Demand for foreign holidays is holding up better than for domestic breaks, new consumer card spending data reveals.

Pointing to a preference for making memories over buying physical goods, holidays abroad remain a priority, according to Barclays.

February was a positive month for travel agents, as they recorded higher growth (10.1%) than in January (8%), with a 15.3% rise in transactions. 

This comes as almost three quarters (73%) of people say they will be going on holiday in 2024.

Spending with airlines was up by 9.6% last month with transaction growth of 20.3%. 

However, the hotels, resorts and accommodation sector saw its lowest rate of growth (0.3%) since April last year with month-on-month transactions down by 0.8%, suggesting that holidaymakers are opting for escapes abroad instead of staycations, according to the bank.

Overall card spend on travel, including public transport, rose 9.3%, the Barclays monthly consumer spend tracking found.

The report disclosed that overall consumer card spending grew just 1.9% year-on-year last month – significantly lower than the latest consumer prices index inflation rate of 4.2% and the smallest growth since September 2022.

Barclays said: “Consumers’ confidence in their ability to spend on non-essential items reached its highest point since November 2021 last month, at 59%. 

“Meanwhile, concerns about inflation, and rising household bills also softened to 84%, the most positive figures for more than two years – indicating that easing inflationary pressures are having a positive impact on household finances.”

Barclays head of retail Karen Johnson said: “February’s wet weather meant Brits chose to spend more time indoors, resulting in a slowdown in high street and hospitality spending. This shift in behaviour meant ‘insperiences’ enjoyed a boost, as consumers opted to enjoy cosy nights in with a TV show and a takeaway.

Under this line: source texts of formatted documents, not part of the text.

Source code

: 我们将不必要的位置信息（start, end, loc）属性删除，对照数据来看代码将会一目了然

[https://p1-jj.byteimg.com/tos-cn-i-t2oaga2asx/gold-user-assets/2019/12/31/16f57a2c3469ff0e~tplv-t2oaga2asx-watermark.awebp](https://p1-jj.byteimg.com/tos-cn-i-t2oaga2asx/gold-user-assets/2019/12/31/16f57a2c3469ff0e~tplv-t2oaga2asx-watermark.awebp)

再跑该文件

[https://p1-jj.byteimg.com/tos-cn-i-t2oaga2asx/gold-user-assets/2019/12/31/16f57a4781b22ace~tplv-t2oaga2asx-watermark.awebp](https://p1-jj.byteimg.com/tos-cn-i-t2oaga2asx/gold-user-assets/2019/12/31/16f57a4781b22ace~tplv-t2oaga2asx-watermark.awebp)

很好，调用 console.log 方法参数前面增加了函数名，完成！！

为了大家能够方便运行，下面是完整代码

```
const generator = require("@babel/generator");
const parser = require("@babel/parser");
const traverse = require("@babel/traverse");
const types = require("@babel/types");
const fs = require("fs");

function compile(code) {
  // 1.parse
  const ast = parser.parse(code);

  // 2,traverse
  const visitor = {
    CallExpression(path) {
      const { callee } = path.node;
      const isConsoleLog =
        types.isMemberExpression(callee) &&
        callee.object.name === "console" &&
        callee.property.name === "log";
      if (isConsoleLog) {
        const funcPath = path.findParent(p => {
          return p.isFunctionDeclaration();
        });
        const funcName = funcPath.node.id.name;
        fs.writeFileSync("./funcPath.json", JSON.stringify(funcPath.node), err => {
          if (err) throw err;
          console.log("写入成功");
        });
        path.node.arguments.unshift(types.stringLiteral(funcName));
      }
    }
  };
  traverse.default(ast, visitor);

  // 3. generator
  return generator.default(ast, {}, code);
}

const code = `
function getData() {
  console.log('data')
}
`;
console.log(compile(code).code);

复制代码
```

“At the supermarket, the majority of shoppers have noticed the impact of supply issues on stock, with tea shortages causing the most concern. Meanwhile, ‘drip pricing’ has topped the list of shopper bugbears, particularly when using food delivery services and buying airline tickets.

“With Brits having reined in discretionary spending during the winter months, and as inflationary pressures begin to ease, retailers will be hopeful that the onset of warmer weather lifts spending – particularly if consumer confidence improves in the summer.”

The bank’s chief UK economist Jack Meaning added: “We have continued to see encouraging signs of slowing price growth so far in 2024, particularly in the retail sector. 

“Recent data shows shop price and grocery inflation decelerated significantly in February, as retailers offered shoppers discounts and promotional offers. 

“This will be a welcome reprieve for consumers, and a probable explanation of last month’s subdued card spending growth: while many people will have taken advantage of recent price promotions, they look to have held back on spending at least some of what they saved elsewhere.”